Un bouquet de roses blanches dans un vase bleu.

Oui, j’en ai assez de nos histoires d’hommes. Je n’écrirai plus que des natures mortes."

Un exemple, ce cher monsieur, mais difficile à suivre.

dimanche 3 février 2013

Il y a donner et donner

– Donner à un inconnu ou donner à mon frère, au fond, c’est la même chose, vu que, pour le bouddhisme, on est tous un seul être...

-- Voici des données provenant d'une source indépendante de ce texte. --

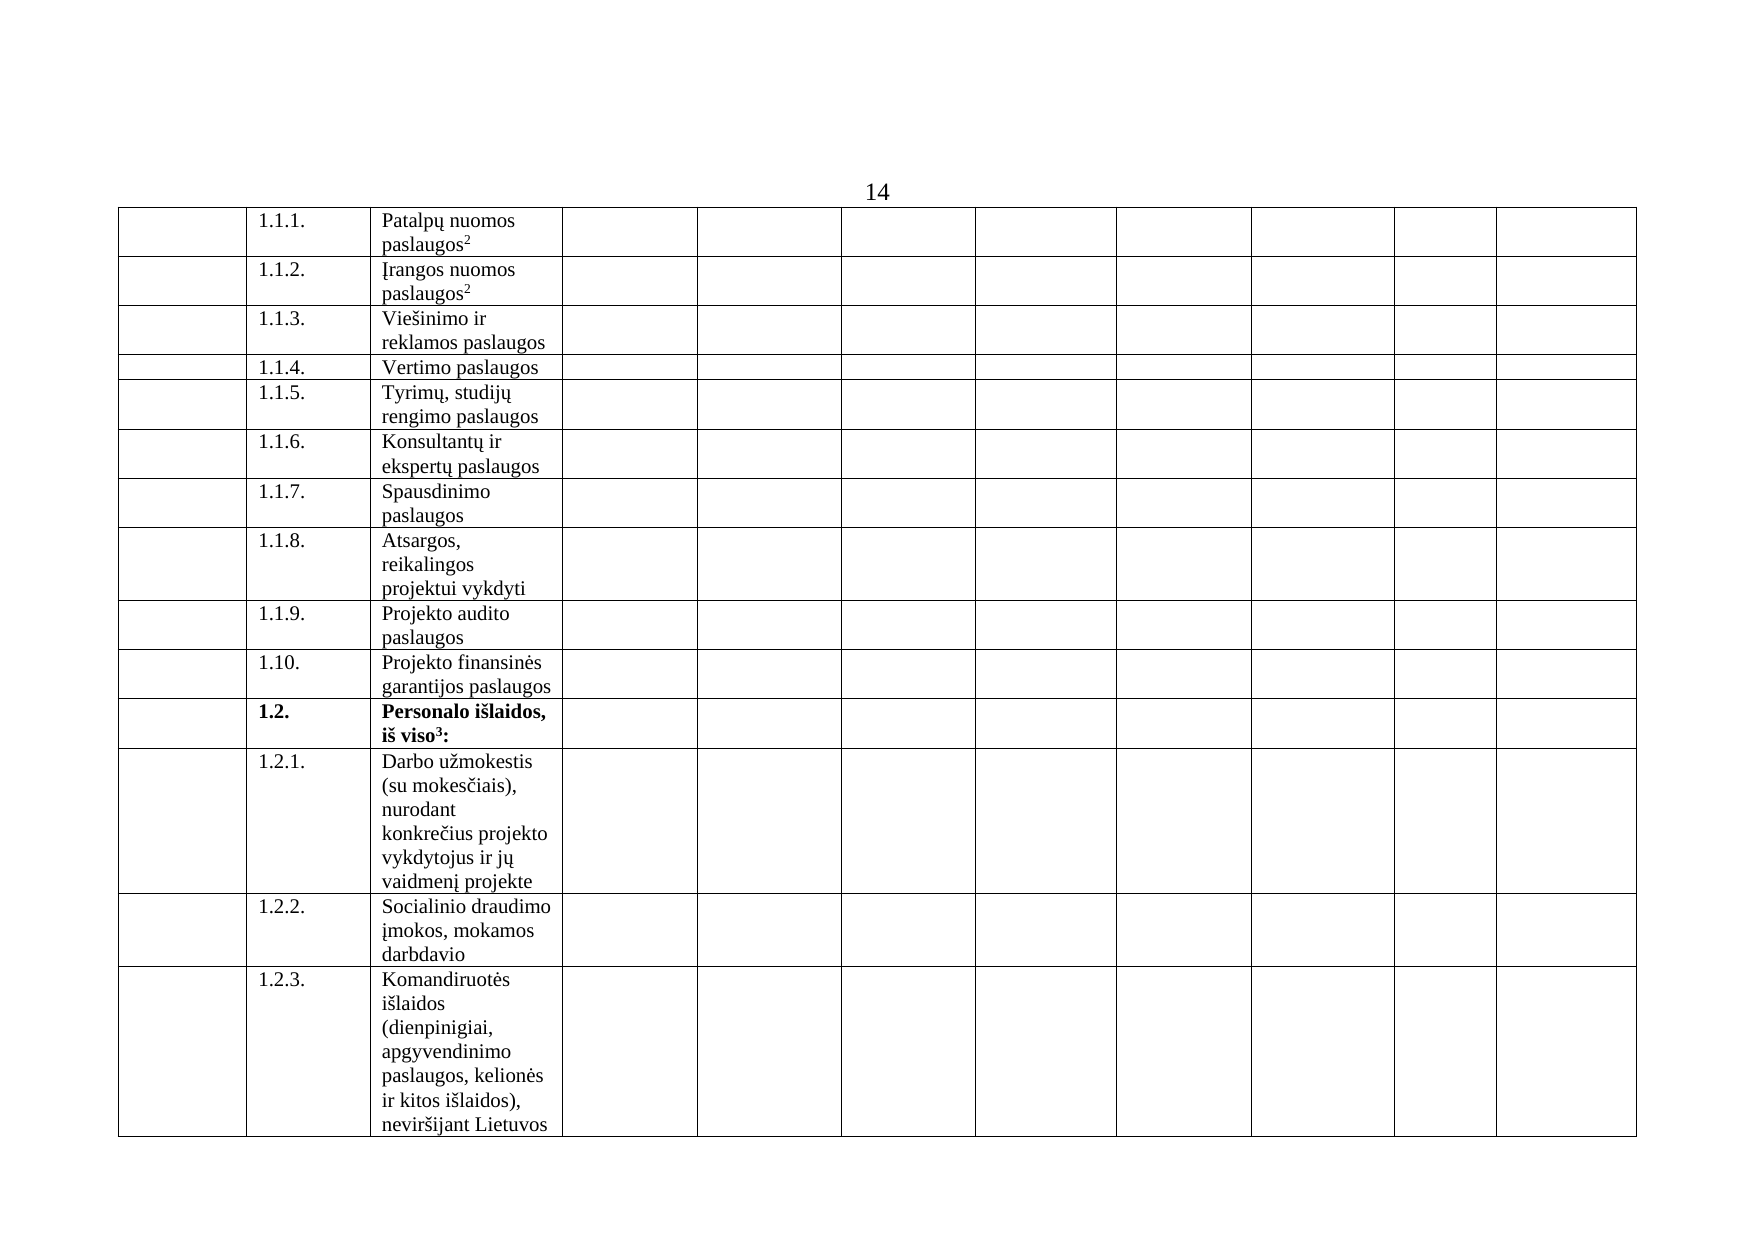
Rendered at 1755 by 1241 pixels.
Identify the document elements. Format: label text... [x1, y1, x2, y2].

table_cell [1395, 306, 1496, 354]
table_cell [976, 257, 1116, 305]
table_cell [842, 355, 975, 379]
table_cell [563, 257, 697, 305]
table_cell Įrangos nuomos paslaugos2 [371, 257, 562, 305]
table_cell [1252, 699, 1394, 747]
table_cell 1.1.1. [247, 208, 370, 256]
table_cell [1252, 749, 1394, 893]
table_cell 1.1.2. [247, 257, 370, 305]
table_cell [1395, 650, 1496, 698]
table_cell Komandiruotės išlaidos (dienpinigiai, apgyvendinimo paslaugos, kelionės ir kitos išlaidos), neviršijant Lietuvos [371, 967, 562, 1136]
table_cell [698, 380, 841, 428]
table_cell [976, 967, 1116, 1136]
table_cell [698, 650, 841, 698]
table_cell [1497, 257, 1636, 305]
table_cell [1497, 967, 1636, 1136]
table_cell [1252, 355, 1394, 379]
table_cell [1252, 528, 1394, 600]
table_cell [1117, 650, 1251, 698]
table_cell [1497, 306, 1636, 354]
table_cell Viešinimo ir reklamos paslaugos [371, 306, 562, 354]
table_cell [1252, 479, 1394, 527]
table_cell [976, 528, 1116, 600]
table_cell [842, 894, 975, 966]
table_cell [119, 894, 246, 966]
table_cell [1395, 749, 1496, 893]
table_cell [1117, 699, 1251, 747]
table_cell Spausdinimo paslaugos [371, 479, 562, 527]
table_cell [1117, 601, 1251, 649]
table_cell [698, 355, 841, 379]
table_cell [1252, 650, 1394, 698]
table_cell [563, 650, 697, 698]
table_cell [563, 528, 697, 600]
table_cell [976, 699, 1116, 747]
table_cell [976, 208, 1116, 256]
table_cell [1395, 208, 1496, 256]
table_cell [119, 699, 246, 747]
table_cell [563, 208, 697, 256]
table_cell [698, 208, 841, 256]
table_cell [976, 306, 1116, 354]
table_cell 1.1.6. [247, 430, 370, 478]
table_cell [1497, 650, 1636, 698]
table_cell [563, 894, 697, 966]
table_cell [842, 601, 975, 649]
table_cell [842, 208, 975, 256]
table_cell Tyrimų, studijų rengimo paslaugos [371, 380, 562, 428]
table_cell [119, 650, 246, 698]
table_cell [119, 479, 246, 527]
table_cell Darbo užmokestis (su mokesčiais), nurodant konkrečius projekto vykdytojus ir jų vaidmenį projekte [371, 749, 562, 893]
table_cell [1395, 479, 1496, 527]
table_cell [119, 306, 246, 354]
table_cell [119, 257, 246, 305]
table_cell [1252, 430, 1394, 478]
table_cell [1497, 601, 1636, 649]
table_cell [698, 749, 841, 893]
table_cell [976, 749, 1116, 893]
table_cell [1395, 257, 1496, 305]
table_cell [563, 699, 697, 747]
table_cell Konsultantų ir ekspertų paslaugos [371, 430, 562, 478]
table_cell [976, 479, 1116, 527]
table_cell [1395, 355, 1496, 379]
table_cell [119, 749, 246, 893]
table_cell [563, 380, 697, 428]
table_cell [1497, 699, 1636, 747]
table_cell [1117, 380, 1251, 428]
table_cell [1497, 208, 1636, 256]
table_cell [698, 528, 841, 600]
table_cell Patalpų nuomos paslaugos2 [371, 208, 562, 256]
table_cell [842, 257, 975, 305]
table_cell [1117, 967, 1251, 1136]
table_cell [1395, 528, 1496, 600]
table_cell [1497, 479, 1636, 527]
table_cell [698, 699, 841, 747]
table_cell [1252, 967, 1394, 1136]
table_cell [842, 967, 975, 1136]
table_cell [842, 430, 975, 478]
table_cell Personalo išlaidos, iš viso3: [371, 699, 562, 747]
table_cell 1.2.2. [247, 894, 370, 966]
table_cell 1.10. [247, 650, 370, 698]
table_cell [1395, 699, 1496, 747]
table_cell [119, 967, 246, 1136]
table_cell [1395, 380, 1496, 428]
table_cell 1.2. [247, 699, 370, 747]
table_cell [119, 208, 246, 256]
table_cell [698, 601, 841, 649]
table_cell 1.1.5. [247, 380, 370, 428]
table_cell [1497, 894, 1636, 966]
table_cell [1252, 306, 1394, 354]
table_cell [976, 355, 1116, 379]
table_cell [1117, 528, 1251, 600]
table_cell [563, 967, 697, 1136]
table_cell Socialinio draudimo įmokos, mokamos darbdavio [371, 894, 562, 966]
table_cell [563, 355, 697, 379]
table_cell Projekto finansinės garantijos paslaugos [371, 650, 562, 698]
table_cell [119, 430, 246, 478]
table_cell [1497, 528, 1636, 600]
table_cell [1497, 749, 1636, 893]
table_cell [563, 749, 697, 893]
table_cell Atsargos, reikalingos projektui vykdyti [371, 528, 562, 600]
table_cell [698, 430, 841, 478]
table_cell [698, 257, 841, 305]
table_cell Projekto audito paslaugos [371, 601, 562, 649]
table_cell [1497, 380, 1636, 428]
table_cell [842, 306, 975, 354]
table_cell [1497, 355, 1636, 379]
table_cell [842, 699, 975, 747]
table_cell [1117, 257, 1251, 305]
table_cell [842, 380, 975, 428]
table_cell [1117, 208, 1251, 256]
table_cell [842, 749, 975, 893]
table_cell [1395, 967, 1496, 1136]
table_cell [698, 967, 841, 1136]
table_cell 1.1.8. [247, 528, 370, 600]
table_cell [842, 650, 975, 698]
table_cell [1252, 601, 1394, 649]
table_cell [842, 528, 975, 600]
table_cell [698, 306, 841, 354]
table_cell 1.1.4. [247, 355, 370, 379]
table_cell 1.1.3. [247, 306, 370, 354]
table_cell [1252, 208, 1394, 256]
table_cell 1.2.3. [247, 967, 370, 1136]
table_cell [976, 894, 1116, 966]
table_cell [563, 479, 697, 527]
table_cell [119, 528, 246, 600]
table_cell [1117, 306, 1251, 354]
table_cell [563, 430, 697, 478]
table_cell Vertimo paslaugos [371, 355, 562, 379]
table_cell 1.1.7. [247, 479, 370, 527]
table_cell [563, 306, 697, 354]
table_cell [1117, 479, 1251, 527]
table_cell [563, 601, 697, 649]
table_cell [1117, 749, 1251, 893]
table_cell [1497, 430, 1636, 478]
table_cell [1395, 430, 1496, 478]
table_cell [976, 650, 1116, 698]
table_cell [119, 601, 246, 649]
table_cell [698, 894, 841, 966]
table_cell 1.2.1. [247, 749, 370, 893]
table_cell [1252, 380, 1394, 428]
table_cell [976, 430, 1116, 478]
table_cell 1.1.9. [247, 601, 370, 649]
table_cell [1117, 894, 1251, 966]
table_cell [1395, 601, 1496, 649]
table_cell [1252, 894, 1394, 966]
table_cell [698, 479, 841, 527]
table_cell [119, 380, 246, 428]
table_cell [1252, 257, 1394, 305]
table_cell [1117, 430, 1251, 478]
table_cell [976, 380, 1116, 428]
table_cell [842, 479, 975, 527]
table_cell [119, 355, 246, 379]
table_cell [1117, 355, 1251, 379]
table_cell [976, 601, 1116, 649]
table_cell [1395, 894, 1496, 966]
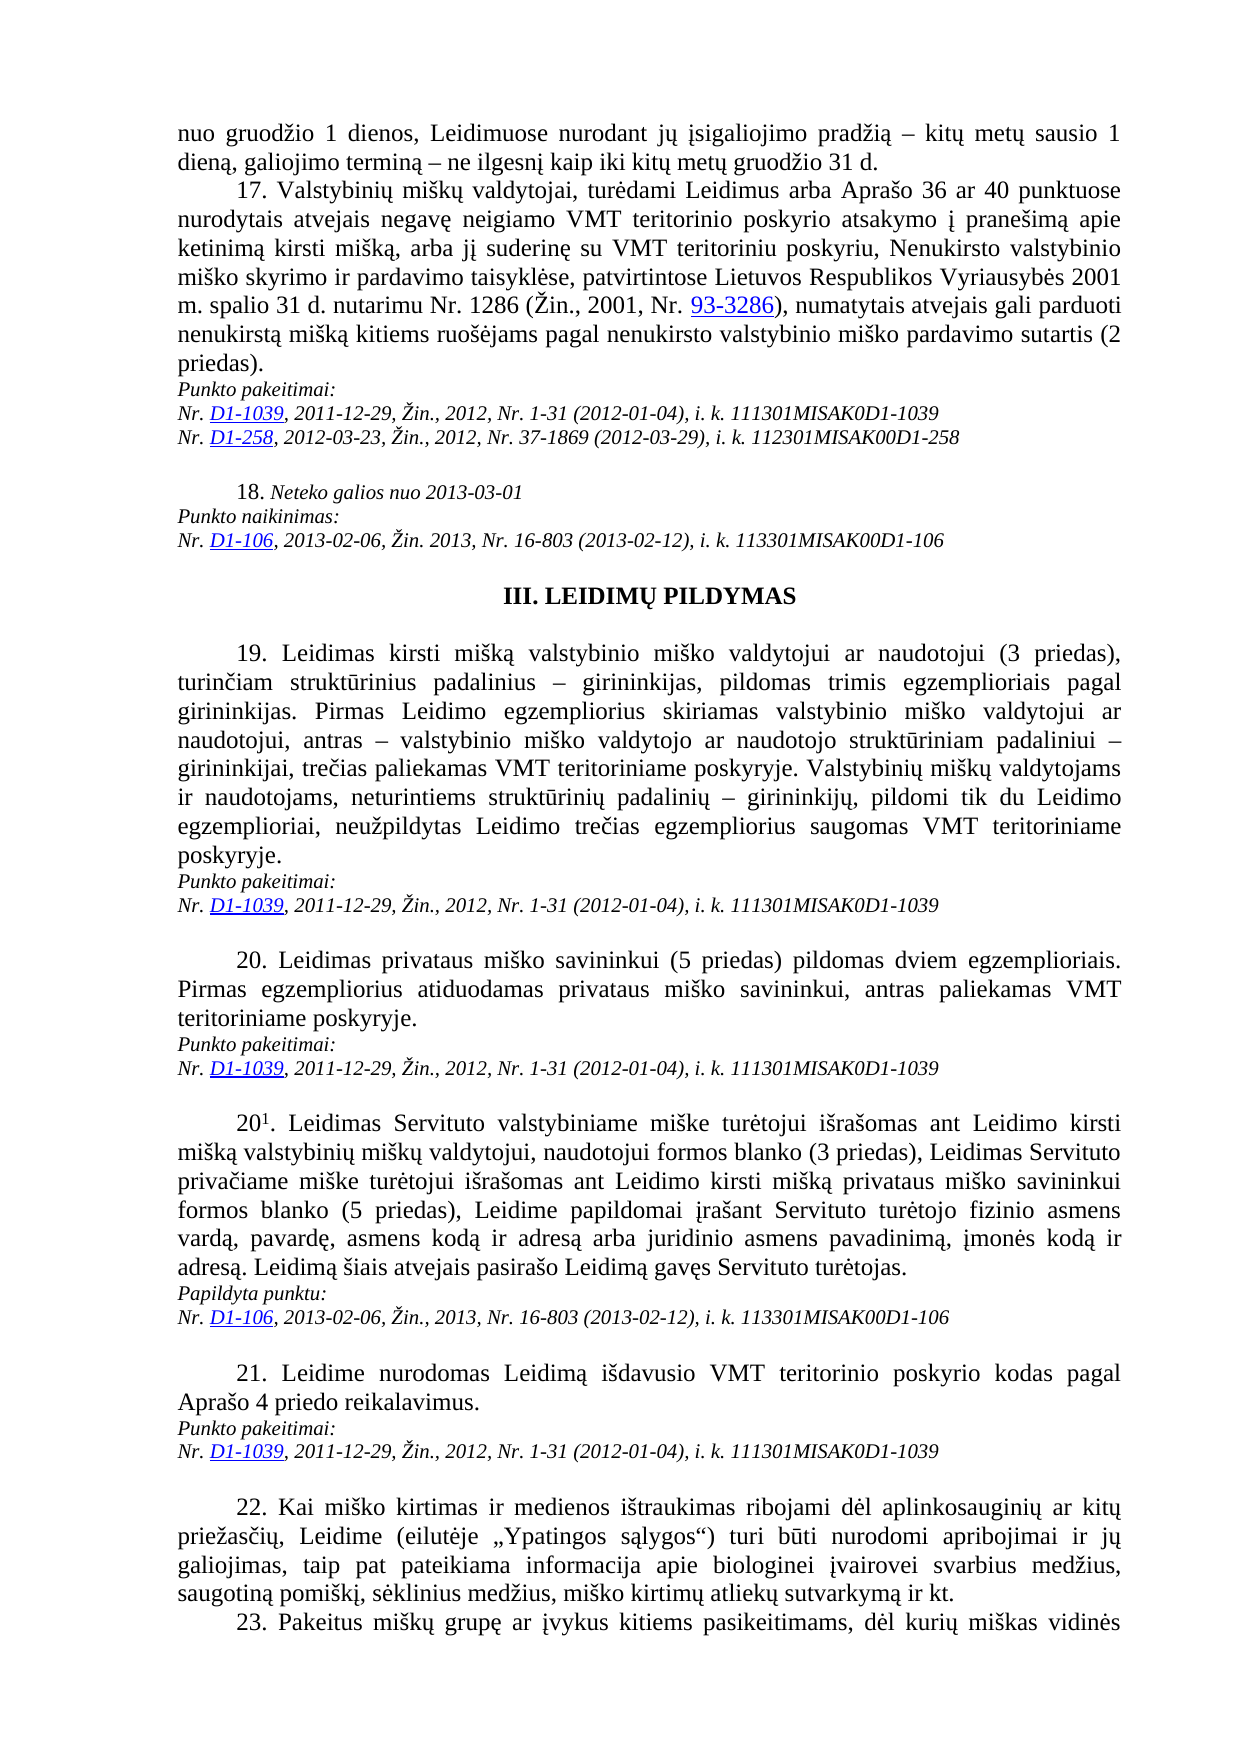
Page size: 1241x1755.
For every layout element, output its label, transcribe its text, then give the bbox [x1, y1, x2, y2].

text Nr. D1-106, 2013-02-06, Žin., 2013, Nr. 16-803 (2013-02-12), i. k. 113301MISAK00D1-106 [177, 1305, 1122, 1329]
text 18. Neteko galios nuo 2013-03-01 [177, 478, 1122, 504]
text 201. Leidimas Servituto valstybiniame miške turėtojui išrašomas ant Leidimo kirsti mišką valstybinių miškų valdytojui, naudotojui formos blanko (3 priedas), Leidimas Servituto privačiame miške turėtojui išrašomas ant Leidimo kirsti mišką privataus miško savininkui formos blanko (5 priedas), Leidime papildomai įrašant Servituto turėtojo fizinio asmens vardą, pavardę, asmens kodą ir adresą arba juridinio asmens pavadinimą, įmonės kodą ir adresą. Leidimą šiais atvejais pasirašo Leidimą gavęs Servituto turėtojas. [177, 1108, 1122, 1281]
text 20. Leidimas privataus miško savininkui (5 priedas) pildomas dviem egzemplioriais. Pirmas egzempliorius atiduodamas privataus miško savininkui, antras paliekamas VMT teritoriniame poskyryje. [177, 945, 1122, 1032]
text 23. Pakeitus miškų grupę ar įvykus kitiems pasikeitimams, dėl kurių miškas vidinės [177, 1607, 1122, 1636]
text 17. Valstybinių miškų valdytojai, turėdami Leidimus arba Aprašo 36 ar 40 punktuose nurodytais atvejais negavę neigiamo VMT teritorinio poskyrio atsakymo į pranešimą apie ketinimą kirsti mišką, arba jį suderinę su VMT teritoriniu poskyriu, Nenukirsto valstybinio miško skyrimo ir pardavimo taisyklėse, patvirtintose Lietuvos Respublikos Vyriausybės 2001 m. spalio 31 d. nutarimu Nr. 1286 (Žin., 2001, Nr. 93-3286), numatytais atvejais gali parduoti nenukirstą mišką kitiems ruošėjams pagal nenukirsto valstybinio miško pardavimo sutartis (2 priedas). [177, 176, 1122, 377]
text Nr. D1-1039, 2011-12-29, Žin., 2012, Nr. 1-31 (2012-01-04), i. k. 111301MISAK0D1-1039 [177, 893, 1122, 917]
text Punkto naikinimas: [177, 504, 1122, 528]
text Papildyta punktu: [177, 1281, 1122, 1305]
text Nr. D1-106, 2013-02-06, Žin. 2013, Nr. 16-803 (2013-02-12), i. k. 113301MISAK00D1-106 [177, 528, 1122, 552]
text Nr. D1-258, 2012-03-23, Žin., 2012, Nr. 37-1869 (2012-03-29), i. k. 112301MISAK00D1-258 [177, 425, 1122, 449]
text III. LEIDIMŲ PILDYMAS [177, 581, 1122, 610]
text 21. Leidime nurodomas Leidimą išdavusio VMT teritorinio poskyrio kodas pagal Aprašo 4 priedo reikalavimus. [177, 1358, 1122, 1415]
text 22. Kai miško kirtimas ir medienos ištraukimas ribojami dėl aplinkosauginių ar kitų priežasčių, Leidime (eilutėje „Ypatingos sąlygos“) turi būti nurodomi apribojimai ir jų galiojimas, taip pat pateikiama informacija apie biologinei įvairovei svarbius medžius, saugotiną pomiškį, sėklinius medžius, miško kirtimų atliekų sutvarkymą ir kt. [177, 1492, 1122, 1607]
text Nr. D1-1039, 2011-12-29, Žin., 2012, Nr. 1-31 (2012-01-04), i. k. 111301MISAK0D1-1039 [177, 401, 1122, 425]
text Punkto pakeitimai: [177, 1415, 1122, 1439]
text Nr. D1-1039, 2011-12-29, Žin., 2012, Nr. 1-31 (2012-01-04), i. k. 111301MISAK0D1-1039 [177, 1056, 1122, 1080]
text Punkto pakeitimai: [177, 377, 1122, 401]
text Punkto pakeitimai: [177, 868, 1122, 893]
text nuo gruodžio 1 dienos, Leidimuose nurodant jų įsigaliojimo pradžią – kitų metų sausio 1 dieną, galiojimo terminą – ne ilgesnį kaip iki kitų metų gruodžio 31 d. [177, 118, 1122, 176]
text Nr. D1-1039, 2011-12-29, Žin., 2012, Nr. 1-31 (2012-01-04), i. k. 111301MISAK0D1-1039 [177, 1439, 1122, 1463]
text Punkto pakeitimai: [177, 1032, 1122, 1056]
text 19. Leidimas kirsti mišką valstybinio miško valdytojui ar naudotojui (3 priedas), turinčiam struktūrinius padalinius – girininkijas, pildomas trimis egzemplioriais pagal girininkijas. Pirmas Leidimo egzempliorius skiriamas valstybinio miško valdytojui ar naudotojui, antras – valstybinio miško valdytojo ar naudotojo struktūriniam padaliniui – girininkijai, trečias paliekamas VMT teritoriniame poskyryje. Valstybinių miškų valdytojams ir naudotojams, neturintiems struktūrinių padalinių – girininkijų, pildomi tik du Leidimo egzemplioriai, neužpildytas Leidimo trečias egzempliorius saugomas VMT teritoriniame poskyryje. [177, 638, 1122, 868]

– Non non, pas du tout, c’est vraiment pas la même chose! Pour le bouddhisme, ce qui compte, c’est l’expérience que tu fais, l’expérience que la vie te donne l’occasion de faire: ton expérience à toi, si tu fais une chose ou l’autre, eh bien, elle sera très différente! La théorie, en elle-même, ça vaut pas grand-chose. Sans la pratique, ça vaut rien.

samedi 2 février 2013

La grande loterie des péages autoroutiers

L’autoroute est censée faire gagner du temps. Des bouchons aux péages font perdre du temps. Il suffit donc, les Argentins sont des gens pragmatiques, d’ouvrir les barrières pour désengorger le tout et l’affaire est réglée.

Alors, dès que les queues dépassent quatre ou cinq véhicules, les conducteurs avisés se mettent à jouer du klaxon et, la plupart du temps, au grand dam d’un être épris de justice et d’équité dans mon genre, les barrières ne tardent pas à se lever les unes après les autres au milieu du tintamarre général.

vendredi 1 février 2013

Être récité par le mantra

– Un pratiquant récitait le nembutsu de manière tellement automatique que, presque tous les jours, il se coupait en se rasant. À chaque fois il se disait: Petite pause de mantra, sinon je vais encore me couper! Mais ses lèvres recommençaient toutes seules... Il ne récitait pas le mantra, il était récité par lui.